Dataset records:
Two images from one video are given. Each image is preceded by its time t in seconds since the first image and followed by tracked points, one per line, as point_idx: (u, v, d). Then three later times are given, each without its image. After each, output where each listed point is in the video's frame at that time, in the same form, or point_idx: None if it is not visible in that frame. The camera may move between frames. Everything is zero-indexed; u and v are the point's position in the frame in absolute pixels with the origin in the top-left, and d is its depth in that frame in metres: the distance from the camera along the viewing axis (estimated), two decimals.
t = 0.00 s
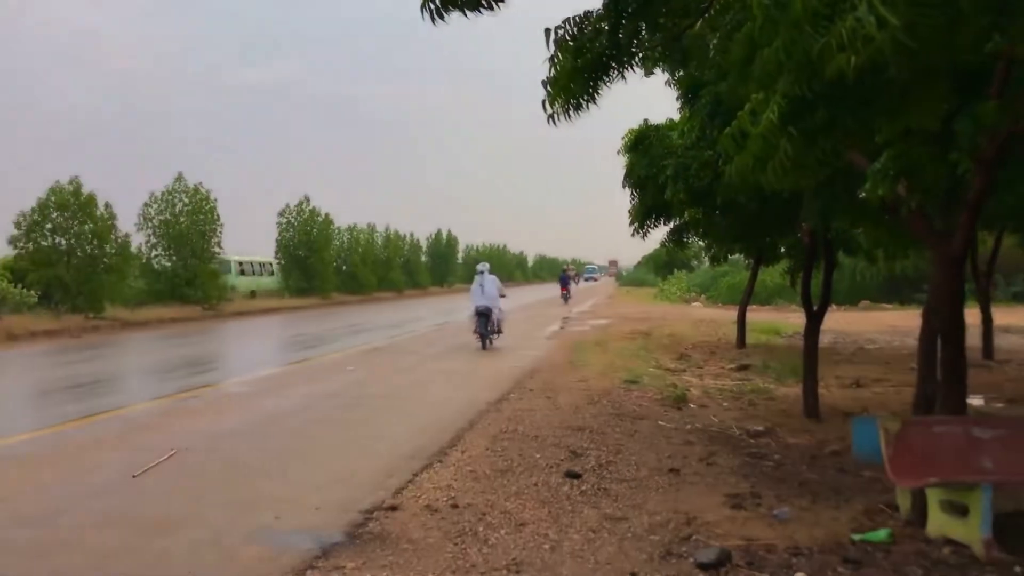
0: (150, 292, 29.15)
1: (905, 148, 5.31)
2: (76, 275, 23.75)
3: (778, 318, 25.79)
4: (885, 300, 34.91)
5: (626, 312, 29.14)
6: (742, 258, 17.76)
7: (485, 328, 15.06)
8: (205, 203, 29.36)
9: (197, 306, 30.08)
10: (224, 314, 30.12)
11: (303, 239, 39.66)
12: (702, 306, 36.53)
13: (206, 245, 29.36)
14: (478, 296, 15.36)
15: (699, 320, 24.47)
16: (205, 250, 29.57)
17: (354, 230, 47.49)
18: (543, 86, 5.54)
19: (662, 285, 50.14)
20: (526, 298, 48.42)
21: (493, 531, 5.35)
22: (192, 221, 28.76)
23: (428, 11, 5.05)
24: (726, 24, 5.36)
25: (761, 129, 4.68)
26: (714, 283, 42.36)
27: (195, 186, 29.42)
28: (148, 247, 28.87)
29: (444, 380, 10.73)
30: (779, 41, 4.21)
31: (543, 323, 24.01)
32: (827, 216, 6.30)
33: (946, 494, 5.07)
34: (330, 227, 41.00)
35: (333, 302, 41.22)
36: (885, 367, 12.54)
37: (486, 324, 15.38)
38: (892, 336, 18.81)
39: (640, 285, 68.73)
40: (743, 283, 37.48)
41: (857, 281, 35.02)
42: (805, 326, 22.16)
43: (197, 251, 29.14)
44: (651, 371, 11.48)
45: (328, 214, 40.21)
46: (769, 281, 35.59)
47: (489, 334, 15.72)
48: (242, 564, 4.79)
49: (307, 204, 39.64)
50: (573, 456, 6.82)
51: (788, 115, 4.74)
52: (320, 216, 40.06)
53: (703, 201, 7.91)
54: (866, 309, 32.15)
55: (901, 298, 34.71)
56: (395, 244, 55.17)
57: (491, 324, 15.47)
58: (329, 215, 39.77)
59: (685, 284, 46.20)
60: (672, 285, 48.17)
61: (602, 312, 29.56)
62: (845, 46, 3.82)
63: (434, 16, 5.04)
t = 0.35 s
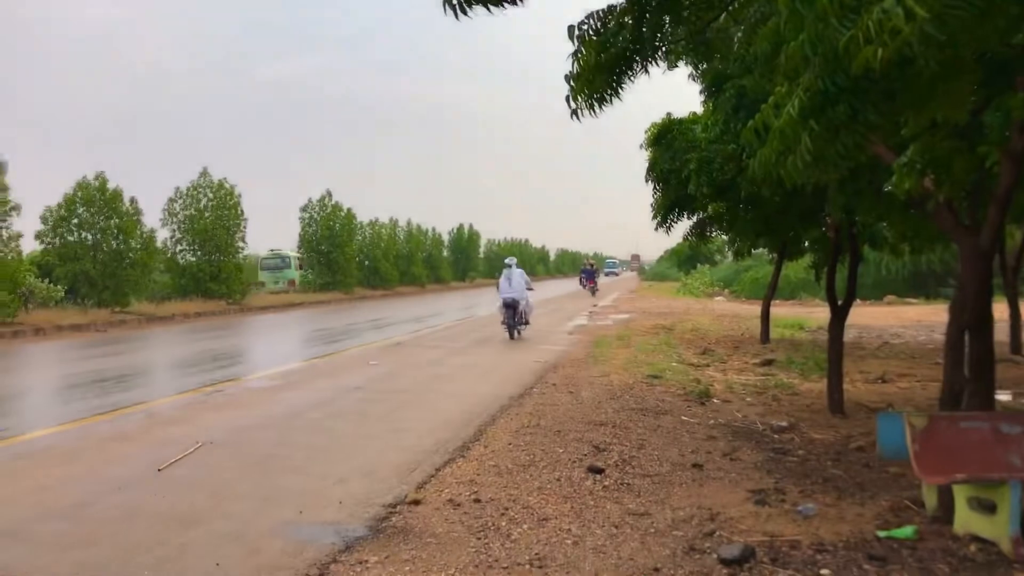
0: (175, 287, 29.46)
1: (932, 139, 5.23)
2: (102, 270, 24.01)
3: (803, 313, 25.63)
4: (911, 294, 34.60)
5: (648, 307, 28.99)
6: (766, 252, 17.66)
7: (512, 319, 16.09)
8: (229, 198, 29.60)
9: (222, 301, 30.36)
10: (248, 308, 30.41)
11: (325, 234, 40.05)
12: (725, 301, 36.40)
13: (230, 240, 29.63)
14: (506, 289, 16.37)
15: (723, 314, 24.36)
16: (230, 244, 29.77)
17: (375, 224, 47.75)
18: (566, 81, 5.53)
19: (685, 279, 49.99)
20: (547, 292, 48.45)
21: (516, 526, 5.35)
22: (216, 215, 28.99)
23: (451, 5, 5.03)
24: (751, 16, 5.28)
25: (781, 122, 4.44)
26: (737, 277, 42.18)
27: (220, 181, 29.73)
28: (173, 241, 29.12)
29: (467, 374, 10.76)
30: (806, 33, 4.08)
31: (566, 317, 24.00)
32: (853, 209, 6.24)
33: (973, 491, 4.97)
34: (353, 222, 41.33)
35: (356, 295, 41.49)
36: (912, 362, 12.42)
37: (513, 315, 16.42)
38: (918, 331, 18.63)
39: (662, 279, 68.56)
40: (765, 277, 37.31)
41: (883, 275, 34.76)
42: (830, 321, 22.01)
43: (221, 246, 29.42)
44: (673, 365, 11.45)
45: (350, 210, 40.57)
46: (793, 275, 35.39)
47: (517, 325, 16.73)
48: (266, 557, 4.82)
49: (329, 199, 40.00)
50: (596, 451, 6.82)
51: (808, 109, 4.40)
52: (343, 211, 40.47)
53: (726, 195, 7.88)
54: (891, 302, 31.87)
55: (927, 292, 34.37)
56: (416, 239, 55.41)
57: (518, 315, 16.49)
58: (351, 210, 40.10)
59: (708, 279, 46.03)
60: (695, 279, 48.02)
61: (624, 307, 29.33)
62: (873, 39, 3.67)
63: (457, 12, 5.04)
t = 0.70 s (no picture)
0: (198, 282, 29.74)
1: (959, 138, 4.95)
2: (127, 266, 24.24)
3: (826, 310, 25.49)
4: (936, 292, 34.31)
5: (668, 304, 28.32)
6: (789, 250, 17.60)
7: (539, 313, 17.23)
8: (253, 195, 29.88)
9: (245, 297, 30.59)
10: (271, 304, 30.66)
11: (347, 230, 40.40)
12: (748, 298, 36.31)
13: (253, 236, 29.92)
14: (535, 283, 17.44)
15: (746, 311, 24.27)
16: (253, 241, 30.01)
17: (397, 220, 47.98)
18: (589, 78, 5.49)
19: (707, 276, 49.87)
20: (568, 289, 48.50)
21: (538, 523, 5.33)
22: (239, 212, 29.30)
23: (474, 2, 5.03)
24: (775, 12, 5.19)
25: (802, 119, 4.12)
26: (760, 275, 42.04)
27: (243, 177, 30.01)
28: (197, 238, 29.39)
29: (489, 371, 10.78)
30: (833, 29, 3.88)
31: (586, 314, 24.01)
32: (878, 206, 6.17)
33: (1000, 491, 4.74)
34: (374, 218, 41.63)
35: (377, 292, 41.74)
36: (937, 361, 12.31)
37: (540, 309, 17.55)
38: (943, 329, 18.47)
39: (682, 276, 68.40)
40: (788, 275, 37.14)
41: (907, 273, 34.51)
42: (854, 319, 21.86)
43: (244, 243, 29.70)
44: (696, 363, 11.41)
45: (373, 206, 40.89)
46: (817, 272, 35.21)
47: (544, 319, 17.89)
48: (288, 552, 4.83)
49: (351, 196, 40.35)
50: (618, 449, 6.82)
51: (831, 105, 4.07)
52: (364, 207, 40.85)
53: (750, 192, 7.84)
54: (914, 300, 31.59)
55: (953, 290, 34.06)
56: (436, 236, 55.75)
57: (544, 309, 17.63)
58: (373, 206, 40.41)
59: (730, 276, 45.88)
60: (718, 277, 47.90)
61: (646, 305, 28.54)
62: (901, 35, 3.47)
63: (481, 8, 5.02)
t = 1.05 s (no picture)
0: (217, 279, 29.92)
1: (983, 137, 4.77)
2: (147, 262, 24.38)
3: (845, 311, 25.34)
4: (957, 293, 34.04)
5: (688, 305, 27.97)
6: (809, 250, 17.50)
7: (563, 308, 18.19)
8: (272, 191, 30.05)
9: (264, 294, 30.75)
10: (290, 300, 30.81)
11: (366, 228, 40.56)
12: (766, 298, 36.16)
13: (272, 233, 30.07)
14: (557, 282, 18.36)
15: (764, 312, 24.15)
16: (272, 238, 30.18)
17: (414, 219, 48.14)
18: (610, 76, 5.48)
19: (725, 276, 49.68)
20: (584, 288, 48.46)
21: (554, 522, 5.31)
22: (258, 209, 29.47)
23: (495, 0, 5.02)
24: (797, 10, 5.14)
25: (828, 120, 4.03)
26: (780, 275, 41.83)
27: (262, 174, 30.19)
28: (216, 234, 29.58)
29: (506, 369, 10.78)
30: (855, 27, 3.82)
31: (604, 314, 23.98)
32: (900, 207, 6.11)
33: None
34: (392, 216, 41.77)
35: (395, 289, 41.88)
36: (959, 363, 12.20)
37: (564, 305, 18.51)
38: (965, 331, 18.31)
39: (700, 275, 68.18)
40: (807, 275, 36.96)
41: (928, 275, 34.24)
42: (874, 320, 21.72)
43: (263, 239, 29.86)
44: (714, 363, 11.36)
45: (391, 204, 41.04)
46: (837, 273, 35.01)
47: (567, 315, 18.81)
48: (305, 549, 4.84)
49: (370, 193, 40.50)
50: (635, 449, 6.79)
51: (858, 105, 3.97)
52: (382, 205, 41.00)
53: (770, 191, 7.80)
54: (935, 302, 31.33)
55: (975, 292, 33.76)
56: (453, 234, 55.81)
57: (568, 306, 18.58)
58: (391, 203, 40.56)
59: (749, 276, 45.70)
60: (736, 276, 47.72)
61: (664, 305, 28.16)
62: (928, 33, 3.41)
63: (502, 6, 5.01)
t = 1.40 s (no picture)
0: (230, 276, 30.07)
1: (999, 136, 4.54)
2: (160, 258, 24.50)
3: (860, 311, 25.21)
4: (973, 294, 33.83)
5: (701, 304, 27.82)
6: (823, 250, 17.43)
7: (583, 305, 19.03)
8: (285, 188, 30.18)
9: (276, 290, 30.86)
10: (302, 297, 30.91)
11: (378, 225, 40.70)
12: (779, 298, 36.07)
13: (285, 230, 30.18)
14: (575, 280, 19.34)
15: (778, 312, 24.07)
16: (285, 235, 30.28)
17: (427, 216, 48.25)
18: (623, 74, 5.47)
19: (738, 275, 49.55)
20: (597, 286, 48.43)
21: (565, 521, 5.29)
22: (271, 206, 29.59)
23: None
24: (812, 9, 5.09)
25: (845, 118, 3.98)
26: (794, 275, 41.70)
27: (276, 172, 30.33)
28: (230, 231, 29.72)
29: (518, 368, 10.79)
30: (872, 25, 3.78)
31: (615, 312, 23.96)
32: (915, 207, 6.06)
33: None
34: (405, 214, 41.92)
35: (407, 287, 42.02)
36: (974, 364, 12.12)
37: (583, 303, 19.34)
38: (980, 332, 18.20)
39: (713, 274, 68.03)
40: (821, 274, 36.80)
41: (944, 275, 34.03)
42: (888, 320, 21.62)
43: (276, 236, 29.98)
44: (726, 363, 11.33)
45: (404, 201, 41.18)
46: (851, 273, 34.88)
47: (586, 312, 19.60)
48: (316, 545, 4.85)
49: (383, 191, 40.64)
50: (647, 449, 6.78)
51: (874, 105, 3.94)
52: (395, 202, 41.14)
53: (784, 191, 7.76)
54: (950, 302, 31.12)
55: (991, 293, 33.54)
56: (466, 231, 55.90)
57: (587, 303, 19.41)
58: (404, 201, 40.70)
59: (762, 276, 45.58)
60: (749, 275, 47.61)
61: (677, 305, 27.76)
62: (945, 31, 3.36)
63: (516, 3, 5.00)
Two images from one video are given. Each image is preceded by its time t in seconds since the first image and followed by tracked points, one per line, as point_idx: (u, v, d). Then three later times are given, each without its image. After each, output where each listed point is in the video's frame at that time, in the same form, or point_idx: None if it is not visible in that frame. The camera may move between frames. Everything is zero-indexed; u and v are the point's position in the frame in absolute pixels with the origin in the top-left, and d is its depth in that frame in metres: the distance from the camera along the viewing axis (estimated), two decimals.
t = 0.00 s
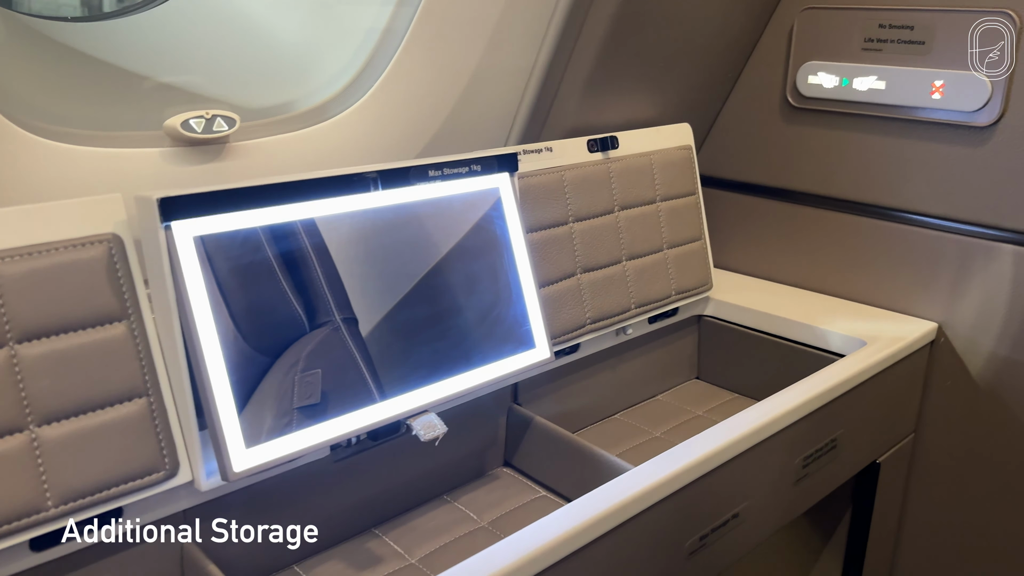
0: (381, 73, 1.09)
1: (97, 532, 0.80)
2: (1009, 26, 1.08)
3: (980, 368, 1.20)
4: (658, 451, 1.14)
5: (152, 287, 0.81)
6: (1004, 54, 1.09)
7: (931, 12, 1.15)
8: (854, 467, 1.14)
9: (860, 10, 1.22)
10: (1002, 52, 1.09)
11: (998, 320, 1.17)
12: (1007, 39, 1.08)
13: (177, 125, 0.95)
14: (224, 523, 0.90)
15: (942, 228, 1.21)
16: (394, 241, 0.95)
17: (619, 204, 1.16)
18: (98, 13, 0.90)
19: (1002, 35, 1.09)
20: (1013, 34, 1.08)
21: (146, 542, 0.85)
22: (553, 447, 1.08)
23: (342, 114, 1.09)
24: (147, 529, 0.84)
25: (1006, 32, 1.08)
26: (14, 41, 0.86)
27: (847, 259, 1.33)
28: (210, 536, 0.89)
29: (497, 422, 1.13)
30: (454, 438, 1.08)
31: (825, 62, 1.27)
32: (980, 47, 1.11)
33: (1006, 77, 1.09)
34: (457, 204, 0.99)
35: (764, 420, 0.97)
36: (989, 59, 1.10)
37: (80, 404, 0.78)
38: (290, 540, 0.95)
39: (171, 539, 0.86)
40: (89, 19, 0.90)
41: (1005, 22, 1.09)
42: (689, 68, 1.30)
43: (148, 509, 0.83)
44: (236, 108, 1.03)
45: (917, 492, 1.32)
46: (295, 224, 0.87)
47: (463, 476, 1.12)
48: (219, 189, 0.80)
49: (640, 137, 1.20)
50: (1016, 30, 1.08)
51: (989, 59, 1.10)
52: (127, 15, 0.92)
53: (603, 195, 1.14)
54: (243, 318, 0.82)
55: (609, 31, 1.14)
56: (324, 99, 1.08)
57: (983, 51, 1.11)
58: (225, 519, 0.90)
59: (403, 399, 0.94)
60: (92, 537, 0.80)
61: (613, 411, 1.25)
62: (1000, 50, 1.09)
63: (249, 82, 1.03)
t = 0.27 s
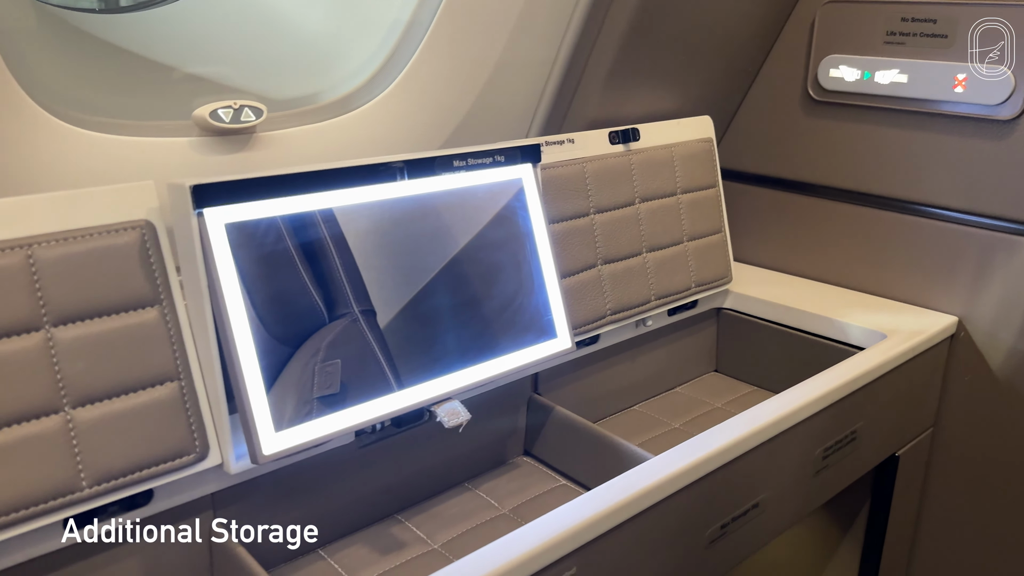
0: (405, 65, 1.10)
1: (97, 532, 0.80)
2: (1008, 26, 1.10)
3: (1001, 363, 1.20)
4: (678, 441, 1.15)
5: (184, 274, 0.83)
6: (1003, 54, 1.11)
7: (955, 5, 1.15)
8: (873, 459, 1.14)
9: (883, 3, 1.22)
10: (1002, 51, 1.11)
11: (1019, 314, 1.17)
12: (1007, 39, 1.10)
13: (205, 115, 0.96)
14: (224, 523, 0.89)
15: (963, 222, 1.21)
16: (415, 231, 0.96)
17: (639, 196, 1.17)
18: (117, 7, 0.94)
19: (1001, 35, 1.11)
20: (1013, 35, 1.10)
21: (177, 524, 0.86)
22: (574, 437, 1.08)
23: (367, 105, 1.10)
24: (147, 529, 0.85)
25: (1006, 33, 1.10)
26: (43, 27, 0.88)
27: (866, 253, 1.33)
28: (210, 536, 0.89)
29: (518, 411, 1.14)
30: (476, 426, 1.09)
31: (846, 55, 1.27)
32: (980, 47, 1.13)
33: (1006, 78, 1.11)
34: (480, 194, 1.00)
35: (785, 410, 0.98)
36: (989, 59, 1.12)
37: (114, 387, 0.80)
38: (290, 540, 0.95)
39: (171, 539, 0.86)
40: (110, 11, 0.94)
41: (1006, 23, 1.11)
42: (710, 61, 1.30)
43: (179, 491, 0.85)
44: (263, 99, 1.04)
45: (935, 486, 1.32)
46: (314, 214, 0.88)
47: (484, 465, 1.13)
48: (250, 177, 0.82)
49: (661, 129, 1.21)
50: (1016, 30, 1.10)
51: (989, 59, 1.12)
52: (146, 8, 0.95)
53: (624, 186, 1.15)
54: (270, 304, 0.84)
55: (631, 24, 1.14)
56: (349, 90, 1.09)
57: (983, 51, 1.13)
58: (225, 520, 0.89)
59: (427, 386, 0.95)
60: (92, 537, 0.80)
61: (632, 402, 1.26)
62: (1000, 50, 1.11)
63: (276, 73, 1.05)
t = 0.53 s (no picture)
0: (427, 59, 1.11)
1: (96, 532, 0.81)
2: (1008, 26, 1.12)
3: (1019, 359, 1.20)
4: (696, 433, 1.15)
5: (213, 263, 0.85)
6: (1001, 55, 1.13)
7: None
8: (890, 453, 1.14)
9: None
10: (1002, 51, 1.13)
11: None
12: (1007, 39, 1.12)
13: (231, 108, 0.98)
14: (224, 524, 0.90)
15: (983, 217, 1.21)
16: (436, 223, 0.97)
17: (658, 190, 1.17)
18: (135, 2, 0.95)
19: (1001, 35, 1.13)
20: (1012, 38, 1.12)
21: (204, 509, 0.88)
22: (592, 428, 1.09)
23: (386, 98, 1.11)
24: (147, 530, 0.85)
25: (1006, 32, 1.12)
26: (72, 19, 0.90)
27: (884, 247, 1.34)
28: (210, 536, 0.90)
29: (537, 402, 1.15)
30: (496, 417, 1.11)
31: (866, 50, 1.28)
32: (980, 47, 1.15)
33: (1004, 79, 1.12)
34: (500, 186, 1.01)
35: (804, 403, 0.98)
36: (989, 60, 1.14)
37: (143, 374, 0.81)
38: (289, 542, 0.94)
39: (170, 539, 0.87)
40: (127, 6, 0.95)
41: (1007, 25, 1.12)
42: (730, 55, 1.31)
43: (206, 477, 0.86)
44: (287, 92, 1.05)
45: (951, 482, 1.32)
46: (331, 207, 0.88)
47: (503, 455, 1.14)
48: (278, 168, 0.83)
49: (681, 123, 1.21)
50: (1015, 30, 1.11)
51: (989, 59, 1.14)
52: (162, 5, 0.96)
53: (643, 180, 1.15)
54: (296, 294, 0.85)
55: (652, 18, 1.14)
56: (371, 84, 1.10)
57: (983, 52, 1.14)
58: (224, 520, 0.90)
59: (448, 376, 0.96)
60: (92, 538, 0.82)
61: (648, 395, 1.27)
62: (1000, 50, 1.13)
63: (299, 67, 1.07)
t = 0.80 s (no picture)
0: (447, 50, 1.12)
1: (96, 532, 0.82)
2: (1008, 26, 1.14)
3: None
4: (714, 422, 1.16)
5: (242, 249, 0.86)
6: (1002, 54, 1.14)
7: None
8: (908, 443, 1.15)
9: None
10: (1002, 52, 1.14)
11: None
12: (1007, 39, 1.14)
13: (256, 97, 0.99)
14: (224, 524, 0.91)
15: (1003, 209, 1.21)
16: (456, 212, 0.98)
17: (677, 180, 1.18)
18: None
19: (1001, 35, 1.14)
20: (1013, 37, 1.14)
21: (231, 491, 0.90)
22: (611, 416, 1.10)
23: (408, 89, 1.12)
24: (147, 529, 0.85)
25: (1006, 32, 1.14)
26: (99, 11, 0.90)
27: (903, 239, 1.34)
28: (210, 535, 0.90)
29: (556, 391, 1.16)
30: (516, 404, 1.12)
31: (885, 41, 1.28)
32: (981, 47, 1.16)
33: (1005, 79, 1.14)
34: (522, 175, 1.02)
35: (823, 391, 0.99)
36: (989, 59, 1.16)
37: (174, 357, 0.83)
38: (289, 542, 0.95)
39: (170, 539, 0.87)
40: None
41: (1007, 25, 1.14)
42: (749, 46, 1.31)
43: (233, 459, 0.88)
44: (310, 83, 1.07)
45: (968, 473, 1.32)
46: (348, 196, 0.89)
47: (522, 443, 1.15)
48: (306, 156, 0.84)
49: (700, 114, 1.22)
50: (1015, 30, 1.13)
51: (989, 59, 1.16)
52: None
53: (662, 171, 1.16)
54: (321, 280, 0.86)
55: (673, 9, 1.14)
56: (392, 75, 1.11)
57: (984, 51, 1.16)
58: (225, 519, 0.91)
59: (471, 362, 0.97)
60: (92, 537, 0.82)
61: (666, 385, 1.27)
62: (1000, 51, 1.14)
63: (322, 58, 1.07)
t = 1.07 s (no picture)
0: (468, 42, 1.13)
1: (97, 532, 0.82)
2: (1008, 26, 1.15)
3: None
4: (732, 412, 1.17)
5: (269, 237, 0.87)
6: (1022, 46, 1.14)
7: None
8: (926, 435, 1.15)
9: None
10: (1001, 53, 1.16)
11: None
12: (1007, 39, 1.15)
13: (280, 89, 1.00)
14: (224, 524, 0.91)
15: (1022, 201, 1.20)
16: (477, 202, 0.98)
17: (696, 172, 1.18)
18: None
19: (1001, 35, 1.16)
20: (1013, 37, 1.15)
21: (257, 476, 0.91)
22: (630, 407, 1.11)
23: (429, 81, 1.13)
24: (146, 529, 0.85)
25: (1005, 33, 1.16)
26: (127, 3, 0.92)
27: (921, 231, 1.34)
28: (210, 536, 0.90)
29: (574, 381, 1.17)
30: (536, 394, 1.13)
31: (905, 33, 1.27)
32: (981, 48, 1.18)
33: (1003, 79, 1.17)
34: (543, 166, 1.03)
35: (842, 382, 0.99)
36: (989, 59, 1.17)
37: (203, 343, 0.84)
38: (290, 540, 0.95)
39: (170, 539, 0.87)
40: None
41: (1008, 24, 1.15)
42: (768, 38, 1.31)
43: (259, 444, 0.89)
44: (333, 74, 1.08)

• **Your objective**:
From the records above, return exactly the lines running from the one that contains "35: (333, 302, 41.22)" down to the one that contains "27: (220, 181, 29.73)", both included, without any pictures.

• **Answer to this problem**:
35: (333, 302, 41.22)
36: (885, 367, 12.54)
37: (486, 324, 15.38)
38: (892, 336, 18.81)
39: (640, 285, 68.73)
40: (743, 283, 37.48)
41: (857, 281, 35.02)
42: (805, 326, 22.16)
43: (197, 251, 29.14)
44: (651, 371, 11.48)
45: (328, 214, 40.21)
46: (769, 281, 35.59)
47: (489, 334, 15.72)
48: (242, 564, 4.79)
49: (307, 204, 39.64)
50: (573, 456, 6.82)
51: (788, 115, 4.74)
52: (320, 216, 40.06)
53: (703, 201, 7.91)
54: (866, 309, 32.15)
55: (901, 298, 34.71)
56: (395, 244, 55.17)
57: (491, 324, 15.47)
58: (329, 215, 39.77)
59: (685, 284, 46.20)
60: (672, 285, 48.17)
61: (602, 312, 29.56)
62: (845, 46, 3.82)
63: (434, 16, 5.04)
t = 0.35 s
0: (175, 287, 29.46)
1: (932, 139, 5.23)
2: (102, 270, 24.01)
3: (803, 313, 25.63)
4: (911, 294, 34.60)
5: (648, 307, 28.99)
6: (766, 252, 17.66)
7: (512, 319, 16.09)
8: (229, 198, 29.60)
9: (222, 301, 30.36)
10: (248, 308, 30.41)
11: (325, 234, 40.05)
12: (725, 301, 36.40)
13: (230, 240, 29.63)
14: (506, 289, 16.37)
15: (723, 314, 24.36)
16: (230, 244, 29.77)
17: (375, 224, 47.75)
18: (566, 81, 5.53)
19: (685, 279, 49.99)
20: (547, 292, 48.45)
21: (516, 526, 5.35)
22: (216, 215, 28.99)
23: (451, 5, 5.03)
24: (751, 16, 5.28)
25: (781, 122, 4.44)
26: (737, 277, 42.18)
27: (220, 181, 29.73)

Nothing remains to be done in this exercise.